INSTRUCTIONS FOR THE TASK -> Write out the listing below without alteration, omitting its pictures.

SOURCE INFORMATION ->
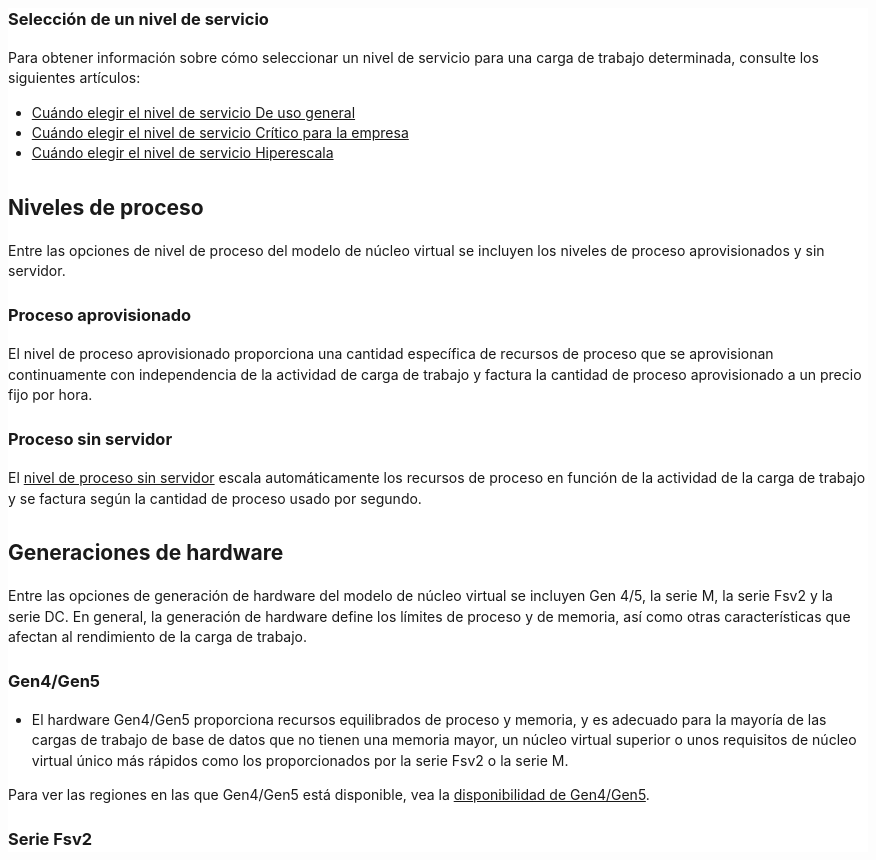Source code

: 
### <a name="choosing-a-service-tier"></a>Selección de un nivel de servicio

Para obtener información sobre cómo seleccionar un nivel de servicio para una carga de trabajo determinada, consulte los siguientes artículos:

- [Cuándo elegir el nivel de servicio De uso general](service-tier-general-purpose.md#when-to-choose-this-service-tier)
- [Cuándo elegir el nivel de servicio Crítico para la empresa](service-tier-business-critical.md#when-to-choose-this-service-tier)
- [Cuándo elegir el nivel de servicio Hiperescala](service-tier-hyperscale.md#who-should-consider-the-hyperscale-service-tier)


## <a name="compute-tiers"></a>Niveles de proceso

Entre las opciones de nivel de proceso del modelo de núcleo virtual se incluyen los niveles de proceso aprovisionados y sin servidor.


### <a name="provisioned-compute"></a>Proceso aprovisionado

El nivel de proceso aprovisionado proporciona una cantidad específica de recursos de proceso que se aprovisionan continuamente con independencia de la actividad de carga de trabajo y factura la cantidad de proceso aprovisionado a un precio fijo por hora.


### <a name="serverless-compute"></a>Proceso sin servidor

El [nivel de proceso sin servidor](serverless-tier-overview.md) escala automáticamente los recursos de proceso en función de la actividad de la carga de trabajo y se factura según la cantidad de proceso usado por segundo.



## <a name="hardware-generations"></a>Generaciones de hardware

Entre las opciones de generación de hardware del modelo de núcleo virtual se incluyen Gen 4/5, la serie M, la serie Fsv2 y la serie DC. En general, la generación de hardware define los límites de proceso y de memoria, así como otras características que afectan al rendimiento de la carga de trabajo.

### <a name="gen4gen5"></a>Gen4/Gen5

- El hardware Gen4/Gen5 proporciona recursos equilibrados de proceso y memoria, y es adecuado para la mayoría de las cargas de trabajo de base de datos que no tienen una memoria mayor, un núcleo virtual superior o unos requisitos de núcleo virtual único más rápidos como los proporcionados por la serie Fsv2 o la serie M.

Para ver las regiones en las que Gen4/Gen5 está disponible, vea la [disponibilidad de Gen4/Gen5](#gen4gen5-1).

### <a name="fsv2-series"></a>Serie Fsv2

RESULT FOR THIS EXERCISE ->
Source code

: 
### <a name="choosing-a-service-tier"></a>Selección de un nivel de servicio

Para obtener información sobre cómo seleccionar un nivel de servicio para una carga de trabajo determinada, consulte los siguientes artículos:

- [Cuándo elegir el nivel de servicio De uso general](service-tier-general-purpose.md#when-to-choose-this-service-tier)
- [Cuándo elegir el nivel de servicio Crítico para la empresa](service-tier-business-critical.md#when-to-choose-this-service-tier)
- [Cuándo elegir el nivel de servicio Hiperescala](service-tier-hyperscale.md#who-should-consider-the-hyperscale-service-tier)


## <a name="compute-tiers"></a>Niveles de proceso

Entre las opciones de nivel de proceso del modelo de núcleo virtual se incluyen los niveles de proceso aprovisionados y sin servidor.


### <a name="provisioned-compute"></a>Proceso aprovisionado

El nivel de proceso aprovisionado proporciona una cantidad específica de recursos de proceso que se aprovisionan continuamente con independencia de la actividad de carga de trabajo y factura la cantidad de proceso aprovisionado a un precio fijo por hora.


### <a name="serverless-compute"></a>Proceso sin servidor

El [nivel de proceso sin servidor](serverless-tier-overview.md) escala automáticamente los recursos de proceso en función de la actividad de la carga de trabajo y se factura según la cantidad de proceso usado por segundo.



## <a name="hardware-generations"></a>Generaciones de hardware

Entre las opciones de generación de hardware del modelo de núcleo virtual se incluyen Gen 4/5, la serie M, la serie Fsv2 y la serie DC. En general, la generación de hardware define los límites de proceso y de memoria, así como otras características que afectan al rendimiento de la carga de trabajo.

### <a name="gen4gen5"></a>Gen4/Gen5

- El hardware Gen4/Gen5 proporciona recursos equilibrados de proceso y memoria, y es adecuado para la mayoría de las cargas de trabajo de base de datos que no tienen una memoria mayor, un núcleo virtual superior o unos requisitos de núcleo virtual único más rápidos como los proporcionados por la serie Fsv2 o la serie M.

Para ver las regiones en las que Gen4/Gen5 está disponible, vea la [disponibilidad de Gen4/Gen5](#gen4gen5-1).

### <a name="fsv2-series"></a>Serie Fsv2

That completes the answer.